Review by Frank Plowright
Outpost Zero is a really clever concoction. In one sense it’s a slow burner, but if considering the sheer amount of information about the situation and people delivered over the course of The Smallest Town in the Universe, it was a packed book. A community is trapped within a protective dome on a frozen planet never intended to support human life. Although technical magic makes it seem as if the sun shines down on a small American town, the reality is the protective dome in danger of cracking due to the massive amount of ice dumped on it during a storm. If the dome cracks, everyone will die, yet there are also grave concerns in the community about opening the airlock to deal with the ice. Everything in this volume has that danger hanging over it.
Lead character Alea has learned of the mysterious Genship Ancestry Project, and received some advice from a now dead friend to follow it down, although she’s unaware of what that means beyond investigating disconnected technology beneath the outpost.
Sean Kelley McKeever and Alexandre Tefenkgi are extremely good at including short, disconcerting scenes that lack any direct explanation, but which obviously fit into the bigger picture. This type of foreshadowing has already paid off, and works spectacularly well with a leap into the unknown, and with a couple of scenes featuring the aggressive Mitchell and his tragic twin sister, previously mentioned, but never seen. Also foreshadowed are people knowing secrets about the adopted Sam, which become key.

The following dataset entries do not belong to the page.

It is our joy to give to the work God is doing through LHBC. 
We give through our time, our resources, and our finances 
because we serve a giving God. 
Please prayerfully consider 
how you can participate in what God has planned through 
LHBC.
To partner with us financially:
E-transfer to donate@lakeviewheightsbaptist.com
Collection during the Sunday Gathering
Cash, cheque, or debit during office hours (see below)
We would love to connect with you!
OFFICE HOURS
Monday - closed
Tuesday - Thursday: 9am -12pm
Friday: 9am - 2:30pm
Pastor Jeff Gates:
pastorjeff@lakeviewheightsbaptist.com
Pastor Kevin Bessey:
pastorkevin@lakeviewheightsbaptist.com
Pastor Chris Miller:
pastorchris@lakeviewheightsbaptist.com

McKeever’s storytelling is unconventional, time moving forward between pages, but always with something acknowledging that, and individual scenes only rarely extending beyond three pages. That’s partly because there’s a fair few members of the cast, but also because McKeever’s not just focussing on the investigations Alea is carrying out, but the societal tensions and pressures of leadership. These are generally extrapolated in terms of secrets, some of which Alea is uncovering.
As in the first volume, Tefenkgi is spectacularly good, defining people and places while his pages are always constructed with the discipline to ensure events are clear. It’s astonishing art from someone starting their career.
A stunner of an ending introduces a new character, making The Only Living Things an essential read, or the entire series is gathered in the slightly smaller format The Complete Collection.